_Prompt_: Transcribe the lines below exactly, from the first one through the line containing "elevation (m): 1829". Include that last line and nothing after it.

_Dataset_:
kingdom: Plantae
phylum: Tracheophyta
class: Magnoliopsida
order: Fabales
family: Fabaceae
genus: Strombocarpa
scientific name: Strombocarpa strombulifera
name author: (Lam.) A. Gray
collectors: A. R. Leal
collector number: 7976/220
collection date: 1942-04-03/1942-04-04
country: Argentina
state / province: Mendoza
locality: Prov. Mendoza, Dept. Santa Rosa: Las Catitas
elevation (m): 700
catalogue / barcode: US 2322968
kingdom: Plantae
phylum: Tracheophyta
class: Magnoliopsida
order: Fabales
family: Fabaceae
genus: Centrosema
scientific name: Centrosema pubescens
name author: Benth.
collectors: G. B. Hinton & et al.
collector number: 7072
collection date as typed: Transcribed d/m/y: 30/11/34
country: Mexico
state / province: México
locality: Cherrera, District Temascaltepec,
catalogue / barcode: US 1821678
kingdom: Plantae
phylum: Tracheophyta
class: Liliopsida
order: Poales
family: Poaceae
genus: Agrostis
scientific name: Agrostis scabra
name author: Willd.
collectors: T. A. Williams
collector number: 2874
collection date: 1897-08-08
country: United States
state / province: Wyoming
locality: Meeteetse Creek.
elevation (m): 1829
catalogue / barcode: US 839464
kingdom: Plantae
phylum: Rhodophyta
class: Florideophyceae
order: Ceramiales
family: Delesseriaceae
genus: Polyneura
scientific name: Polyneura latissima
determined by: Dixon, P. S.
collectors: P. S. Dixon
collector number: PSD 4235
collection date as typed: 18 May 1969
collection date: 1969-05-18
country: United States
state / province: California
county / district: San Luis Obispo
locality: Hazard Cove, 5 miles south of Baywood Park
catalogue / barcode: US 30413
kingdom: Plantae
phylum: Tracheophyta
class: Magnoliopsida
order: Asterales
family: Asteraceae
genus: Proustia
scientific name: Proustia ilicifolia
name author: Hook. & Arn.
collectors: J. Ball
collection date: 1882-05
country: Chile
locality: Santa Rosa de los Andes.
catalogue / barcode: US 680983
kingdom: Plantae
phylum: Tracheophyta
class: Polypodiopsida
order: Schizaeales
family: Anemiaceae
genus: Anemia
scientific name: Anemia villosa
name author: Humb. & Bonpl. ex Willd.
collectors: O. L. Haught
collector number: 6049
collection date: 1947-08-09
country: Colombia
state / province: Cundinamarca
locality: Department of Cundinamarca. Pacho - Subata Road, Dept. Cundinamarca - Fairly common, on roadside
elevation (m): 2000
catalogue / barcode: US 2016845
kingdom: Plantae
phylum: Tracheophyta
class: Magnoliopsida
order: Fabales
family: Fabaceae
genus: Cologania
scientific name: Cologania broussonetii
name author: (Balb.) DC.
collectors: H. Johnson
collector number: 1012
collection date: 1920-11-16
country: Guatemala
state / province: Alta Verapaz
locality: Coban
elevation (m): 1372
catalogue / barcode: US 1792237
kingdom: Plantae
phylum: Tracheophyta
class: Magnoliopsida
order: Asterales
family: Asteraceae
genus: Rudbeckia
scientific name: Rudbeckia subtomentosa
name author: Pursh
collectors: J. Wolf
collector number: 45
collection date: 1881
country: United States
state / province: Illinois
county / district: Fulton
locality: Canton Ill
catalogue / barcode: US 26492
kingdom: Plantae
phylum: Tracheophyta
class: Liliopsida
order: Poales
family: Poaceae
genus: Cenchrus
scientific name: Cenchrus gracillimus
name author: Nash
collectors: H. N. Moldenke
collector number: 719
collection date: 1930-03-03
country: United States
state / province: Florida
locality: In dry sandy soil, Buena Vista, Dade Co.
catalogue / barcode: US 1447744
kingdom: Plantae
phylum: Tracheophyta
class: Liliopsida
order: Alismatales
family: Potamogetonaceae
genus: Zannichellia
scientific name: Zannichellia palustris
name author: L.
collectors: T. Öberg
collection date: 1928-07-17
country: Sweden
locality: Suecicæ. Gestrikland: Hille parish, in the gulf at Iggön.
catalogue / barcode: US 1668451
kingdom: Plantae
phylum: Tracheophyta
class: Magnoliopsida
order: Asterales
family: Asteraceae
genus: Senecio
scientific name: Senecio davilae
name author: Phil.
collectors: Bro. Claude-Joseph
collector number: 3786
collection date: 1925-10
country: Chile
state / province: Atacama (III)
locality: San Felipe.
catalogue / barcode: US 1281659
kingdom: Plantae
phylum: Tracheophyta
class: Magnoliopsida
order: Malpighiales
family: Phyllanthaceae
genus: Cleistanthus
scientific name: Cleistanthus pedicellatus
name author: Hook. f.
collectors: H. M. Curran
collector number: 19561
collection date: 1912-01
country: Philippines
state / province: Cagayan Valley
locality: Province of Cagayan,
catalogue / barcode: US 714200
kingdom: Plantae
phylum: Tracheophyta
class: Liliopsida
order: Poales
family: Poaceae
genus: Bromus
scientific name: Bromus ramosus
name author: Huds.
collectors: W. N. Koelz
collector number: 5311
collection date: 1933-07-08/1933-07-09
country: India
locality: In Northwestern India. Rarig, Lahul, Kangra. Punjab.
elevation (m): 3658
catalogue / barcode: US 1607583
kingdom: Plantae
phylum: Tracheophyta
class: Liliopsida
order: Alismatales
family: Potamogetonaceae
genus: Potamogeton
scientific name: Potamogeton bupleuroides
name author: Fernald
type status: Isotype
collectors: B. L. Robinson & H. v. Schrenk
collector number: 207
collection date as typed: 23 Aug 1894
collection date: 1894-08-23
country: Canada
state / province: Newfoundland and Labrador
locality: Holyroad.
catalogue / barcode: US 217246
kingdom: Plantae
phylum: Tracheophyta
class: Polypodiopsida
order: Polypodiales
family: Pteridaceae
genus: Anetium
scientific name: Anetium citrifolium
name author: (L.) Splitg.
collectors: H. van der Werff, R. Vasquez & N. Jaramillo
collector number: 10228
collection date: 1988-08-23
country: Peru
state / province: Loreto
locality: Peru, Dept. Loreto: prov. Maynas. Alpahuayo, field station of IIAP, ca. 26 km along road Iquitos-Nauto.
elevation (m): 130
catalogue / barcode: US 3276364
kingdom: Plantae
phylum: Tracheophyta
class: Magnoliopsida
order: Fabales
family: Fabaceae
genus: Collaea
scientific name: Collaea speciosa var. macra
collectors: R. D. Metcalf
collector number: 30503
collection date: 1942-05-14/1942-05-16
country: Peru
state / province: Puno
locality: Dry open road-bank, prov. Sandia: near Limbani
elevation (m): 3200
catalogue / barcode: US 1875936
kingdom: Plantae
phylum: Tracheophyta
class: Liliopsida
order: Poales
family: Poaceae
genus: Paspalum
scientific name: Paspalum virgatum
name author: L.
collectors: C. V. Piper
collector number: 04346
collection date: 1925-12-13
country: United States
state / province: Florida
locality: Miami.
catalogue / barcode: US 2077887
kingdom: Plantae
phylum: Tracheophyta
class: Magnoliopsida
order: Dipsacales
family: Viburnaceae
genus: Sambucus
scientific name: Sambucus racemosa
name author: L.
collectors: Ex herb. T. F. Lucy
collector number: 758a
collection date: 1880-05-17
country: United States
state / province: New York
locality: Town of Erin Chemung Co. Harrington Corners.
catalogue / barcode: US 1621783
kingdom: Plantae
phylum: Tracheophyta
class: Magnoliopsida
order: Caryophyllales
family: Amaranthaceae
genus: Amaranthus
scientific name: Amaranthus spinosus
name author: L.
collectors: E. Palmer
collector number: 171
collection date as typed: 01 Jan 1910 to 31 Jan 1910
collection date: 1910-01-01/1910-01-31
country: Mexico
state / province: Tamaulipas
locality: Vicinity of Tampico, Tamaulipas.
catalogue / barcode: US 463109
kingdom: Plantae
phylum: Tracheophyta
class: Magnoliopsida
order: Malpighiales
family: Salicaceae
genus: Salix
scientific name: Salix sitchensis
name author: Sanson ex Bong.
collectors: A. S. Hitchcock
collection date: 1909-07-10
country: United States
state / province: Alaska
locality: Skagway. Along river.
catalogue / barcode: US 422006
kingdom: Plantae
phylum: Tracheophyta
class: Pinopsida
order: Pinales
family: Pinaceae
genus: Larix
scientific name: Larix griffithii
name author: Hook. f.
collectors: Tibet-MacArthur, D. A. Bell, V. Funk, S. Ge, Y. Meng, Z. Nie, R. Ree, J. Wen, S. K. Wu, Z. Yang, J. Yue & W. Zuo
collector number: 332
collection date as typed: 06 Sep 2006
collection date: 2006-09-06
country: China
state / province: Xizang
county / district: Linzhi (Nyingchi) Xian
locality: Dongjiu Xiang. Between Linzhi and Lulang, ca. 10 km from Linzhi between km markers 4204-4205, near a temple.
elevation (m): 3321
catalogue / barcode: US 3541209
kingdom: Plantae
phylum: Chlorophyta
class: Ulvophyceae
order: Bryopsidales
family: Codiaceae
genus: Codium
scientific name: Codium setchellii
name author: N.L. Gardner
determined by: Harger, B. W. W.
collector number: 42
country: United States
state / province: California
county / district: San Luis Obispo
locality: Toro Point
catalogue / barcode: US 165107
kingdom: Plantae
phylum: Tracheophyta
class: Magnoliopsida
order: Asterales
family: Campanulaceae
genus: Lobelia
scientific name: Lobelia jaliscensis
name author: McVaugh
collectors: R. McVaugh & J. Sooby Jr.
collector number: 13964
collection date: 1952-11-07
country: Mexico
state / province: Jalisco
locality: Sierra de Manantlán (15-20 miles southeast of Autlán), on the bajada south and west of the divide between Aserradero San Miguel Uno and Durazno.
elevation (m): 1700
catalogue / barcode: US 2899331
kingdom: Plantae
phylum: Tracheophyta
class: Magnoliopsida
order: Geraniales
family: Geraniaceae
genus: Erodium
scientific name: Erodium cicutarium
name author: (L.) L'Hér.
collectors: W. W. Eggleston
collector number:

_Solution to this problem_:
kingdom: Plantae
phylum: Tracheophyta
class: Magnoliopsida
order: Fabales
family: Fabaceae
genus: Strombocarpa
scientific name: Strombocarpa strombulifera
name author: (Lam.) A. Gray
collectors: A. R. Leal
collector number: 7976/220
collection date: 1942-04-03/1942-04-04
country: Argentina
state / province: Mendoza
locality: Prov. Mendoza, Dept. Santa Rosa: Las Catitas
elevation (m): 700
catalogue / barcode: US 2322968
kingdom: Plantae
phylum: Tracheophyta
class: Magnoliopsida
order: Fabales
family: Fabaceae
genus: Centrosema
scientific name: Centrosema pubescens
name author: Benth.
collectors: G. B. Hinton & et al.
collector number: 7072
collection date as typed: Transcribed d/m/y: 30/11/34
country: Mexico
state / province: México
locality: Cherrera, District Temascaltepec,
catalogue / barcode: US 1821678
kingdom: Plantae
phylum: Tracheophyta
class: Liliopsida
order: Poales
family: Poaceae
genus: Agrostis
scientific name: Agrostis scabra
name author: Willd.
collectors: T. A. Williams
collector number: 2874
collection date: 1897-08-08
country: United States
state / province: Wyoming
locality: Meeteetse Creek.
elevation (m): 1829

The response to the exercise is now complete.